## [Exercise set]
a – According to the Stockholm travel account, in which hall is the annual Nobel Prize Banquet held?
b – Put this sentence from the Stockholm travel account into Spanish: "The top of the tower has 3 golden crowns which is an old national symbol of Sweden."
c – Write out the part of the Stockholm travel account starting with "Located on the" and going on through "the local Firehall.".

## [Text for analysis]
[Start of section]

Donnie L, the personal trainer, who married into the Swedish Royal Family is the only native Swede in this French bloodline. He fell in love training with the anorexic princess in a free gym and after 3 years they asked the king to marry them but the king said Donnie had to study for 5 years to be royal and if he did that then they could marry. He fulfilled the requirement and they married. 
After this morning tour, I went back to our hotel and ate some lunch before joining up with the 1 PM Tour of Gamla Stan with Zenin again. There was lots of excitement and celebration in Stockholm this day of “Midsummer” – the longest day of the year. The women wear Flower Headresses and there are late picnics and parties all night. They celebrate summer since their winters are long and dark with light hours from 10 AM to 3 PM and school children in lower grades wear reflective vests year round. 
Located on the island of Gamla Stan is the Royal Palaces, Parliament, Stockholm Cathedral, Nobel Museum and many shops and restaurants.
After that tour I waited for the 3:30PM walking tour of the yuppie area called Soder with Francesca from London England who was married to a Spotify computer engineer and now lived in Sweden. Formerly Soder was where the servants and workers of Gamla Stan lived because it was hilly and undeveloped but now is the place to live since it is walkable from the city centre. From Francesca we learned about the 
Swedish witch trials, Fika (coffee breaks with buns, cake or cookies), and Baby Latte Daddies (since Swedish paternity / maternity leaves are generous).
Back to the hotel for dinner and relaxation. Don had done his own walking touring in the day and found the local Firehall. 

Friday, June 22, 2019 – Stockholm Sweden – Had the morning to explore before going to the Azamara Cruise Ship for boarding that afternoon. I walked over to the Stockholm City Hall for a guided tour. This is where the annual Nobel Prize Banquet on December 10th is held in its Blue Hall – that is not blue. There is also a Golden Hall named after the decorative mosaics of motifs of Swedish history made of more than 18 million tiles. There were many Chinese tourists to keep me company there. I did not go up the tower. The top of the tower has 3 golden crowns which is an old national symbol of Sweden.

[End of section]

## [Source data]
[Start of section]

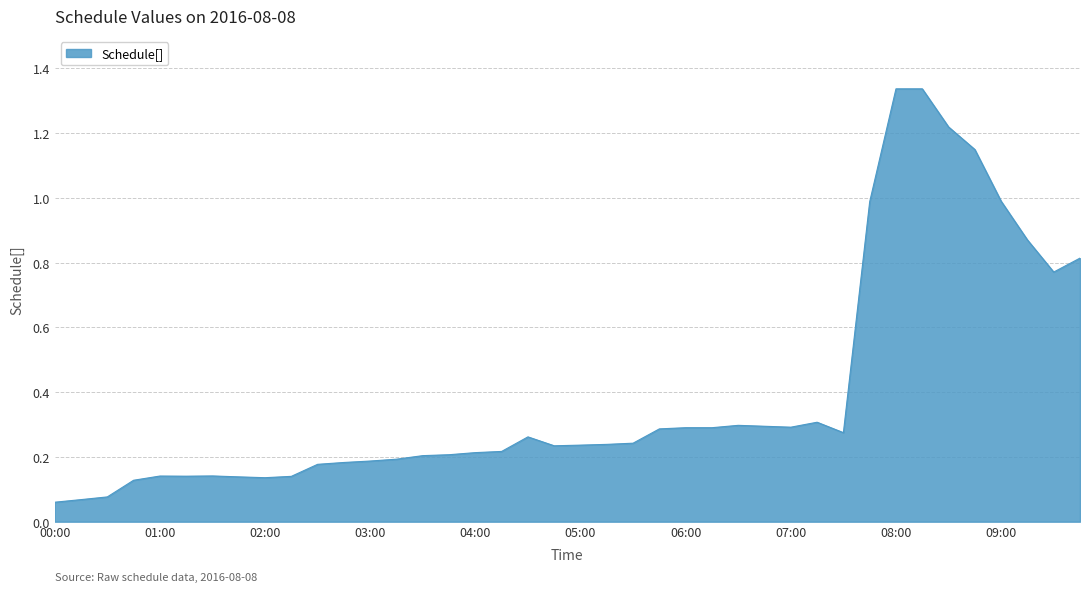

What is the value of the 18th point from the left?

0.2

[End of section]

## [Per-task outputs]
a – The Blue Hall of Stockholm City Hall.

b – La parte superior de la torre tiene 3 coronas doradas, que son un antiguo símbolo nacional de Suecia.

c –
Located on the island of Gamla Stan is the Royal Palaces, Parliament, Stockholm Cathedral, Nobel Museum and many shops and restaurants.
After that tour I waited for the 3:30PM walking tour of the yuppie area called Soder with Francesca from London England who was married to a Spotify computer engineer and now lived in Sweden. Formerly Soder was where the servants and workers of Gamla Stan lived because it was hilly and undeveloped but now is the place to live since it is walkable from the city centre. From Francesca we learned about the 
Swedish witch trials, Fika (coffee breaks with buns, cake or cookies), and Baby Latte Daddies (since Swedish paternity / maternity leaves are generous).
Back to the hotel for dinner and relaxation. Don had done his own walking touring in the day and found the local Firehall.